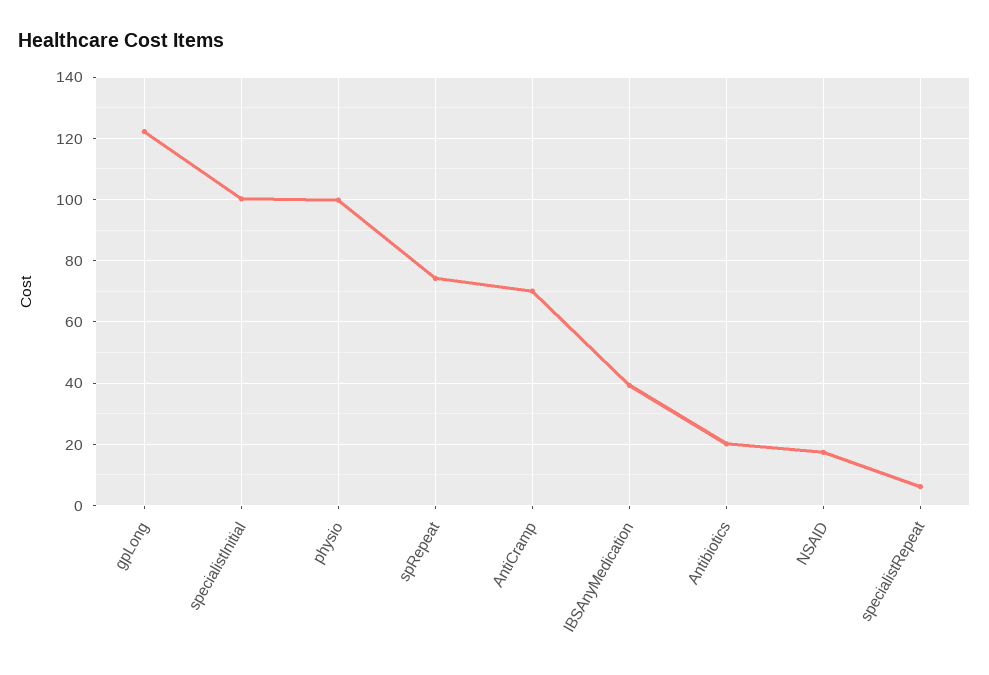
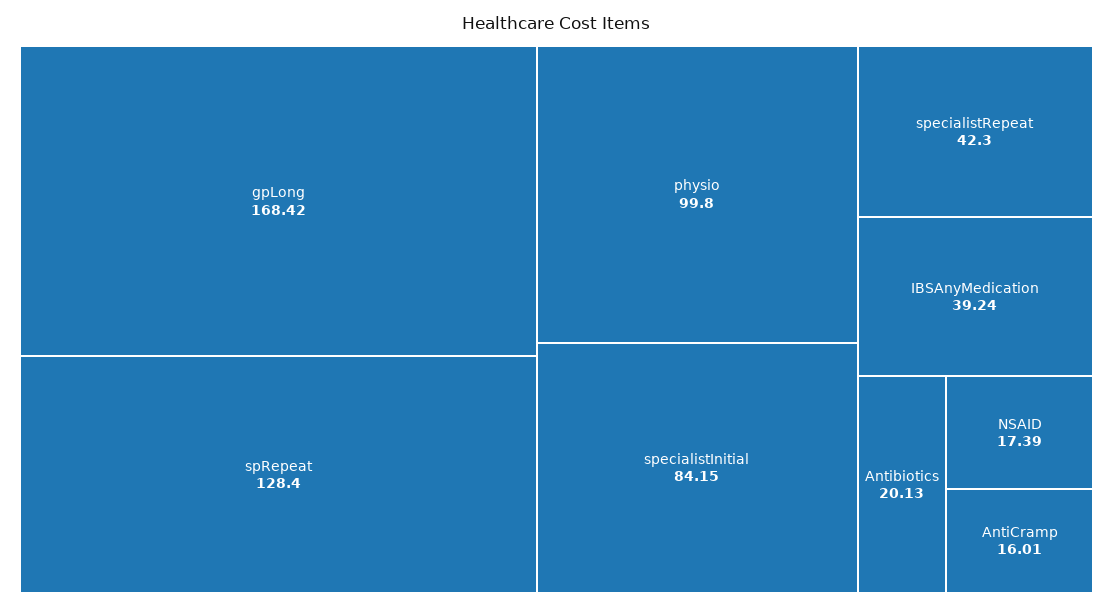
gpLong: 122 -> 168.42
specialistInitial: 100 -> 84.15
spRepeat: 74 -> 128.4
AntiCramp: 70 -> 16.01
specialistRepeat: 6 -> 42.3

____________________

EXERCISE DIRECTIONS: Would you please transcribe the listing in full, exactly, while omitting the images?

FINAL ANSWER:
gpLong: 122 -> 168.42
specialistInitial: 100 -> 84.15
spRepeat: 74 -> 128.4
AntiCramp: 70 -> 16.01
specialistRepeat: 6 -> 42.3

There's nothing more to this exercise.